Pendidikan
sebagai Makanan Pokok Manusia
Oleh:
Nurul Hikmah Sofyan
Pendidikan
merupakan suatu kebutuhan mutlak dalam kehidupan manusia, hal ini dikarenakan
pendidikan merupakan ujung tombak upaya untuk humenisering (memanusiakan
manusia). Sebagaimana meminjam pernyataan negeri yang pertama kali mengakui
kedaulatan Republik Indonesia, Mesir, mengatakan bahwa “Pendidikan adalah hak
setiap warga negara tanpa terkecuali seperti air dan udara”. Menilik pernyataan
tersebut, sudah bisa dipastikan bahwa pentingnya pendidikan bagi suatu bangsa
sudah menjadi kesepakatan bersama negara-negara di dunia, termasuk di dalamnya
Indonesia.
Dalam
penerapan kegiatan pendidikan tentu setiap negara mempunyai sistem yang berbeda-beda,
dimana hal ini direfleksikan dalam bentuk penerapan kurikuluk yang dirancang
oleh pemerintah guna memajukan sekaligus mencerdaskan suatu bangsa. Letak
perbedaan rancangan kurikulum dan sistem aplikasinya pada tiap-tiap negara di
seluruh belahan dunia adalah di antara disesuaikan oleh telaah kondisi historis,
sosial-budaya, kondisi lingkungan di dalam kelas maupun di luar kelas, dan lain
sebagainya.
Betapa
tak semudah membalikkan telapak tangan, para penyusun kurikulum harus
mempelajari dan memahami segala aspek kehidupan suatu masyarakat untuk
merancang kurikulum yang dapat mengubah manusia menjadi manusia yang paripurna
(educated and civilized people).
Ironisnya,
sistem pemerataan kurikulum di Indonesia justru menafikkan bahwa keadaan
sosio-budaya dan geografis di Tanah air itu beraneka ragam. Seakan-akan rancangan
kurikulum itu hanya diukur dari sekolah-sekolah yang terletak di kota, yang
sudah dihiasai dengan teknologi modern,
kadang kala pemerintah mengabaikan hal-hal sepele yang sebenarnya urgen guna
rancangan kurikulum. Lihatlah sekolah-sekolah yang letaknya jauh dari ibu kota,
luar Jawa, kebanyakan kurikulum yang digunakan oleh sekolah-sekolah tersebut
masih kurikulum ‘jaman dulu’, dalam artian tidak menggunakan kurikulum terbaru
yang dicanangkan oleh pemerintah.
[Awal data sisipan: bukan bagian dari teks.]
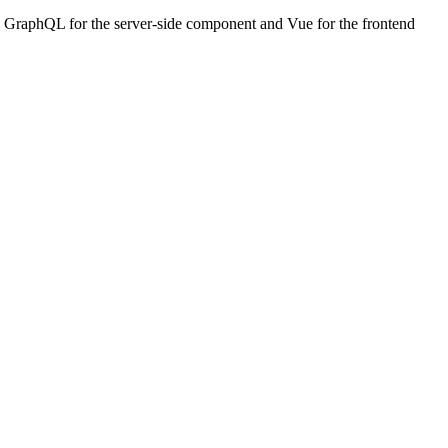
with GraphQL for the server-side component and Vue for the frontend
Selain itu, banyak buku-buku diktat yang
masih menggunakan kurikulum CBSA, di sisi kanan dan kiri atas papan tulis pun
masih terpampang foto presiden Susilo dan wakil presiden Jusuf Kalla.
Tentunya
hal ini menyangkut kesenjangan kondisi geografis dan sosio-budaya yang begitu
kontras antara sekolah yang letaknya di kota dan sekolah yang letaknya di
pelosok-pelosok negeri. Minimnya sosialisasi ihwal perombakan kurikulum juga
menjadi salah satu penyebab terjadinya kesenjangan yang bisa dibilang cukup
jauh ini.
Hemat
penulis, inilah saatnya pemerintah perlu merancang kurikulum yang berkarakter
namun juga fleksibel dapat dikembangkan oleh sekolah masing-masing yang
tentunya juga disesuaikan dengan situasi dan kondisi sosial budaya suatu
masyarakat. Lantaran kurikulum merupakan alat untuk memenuhi makanan pokok
manusia (pendidikan) guna tercapainya tujuan pendidikan itu sendiri.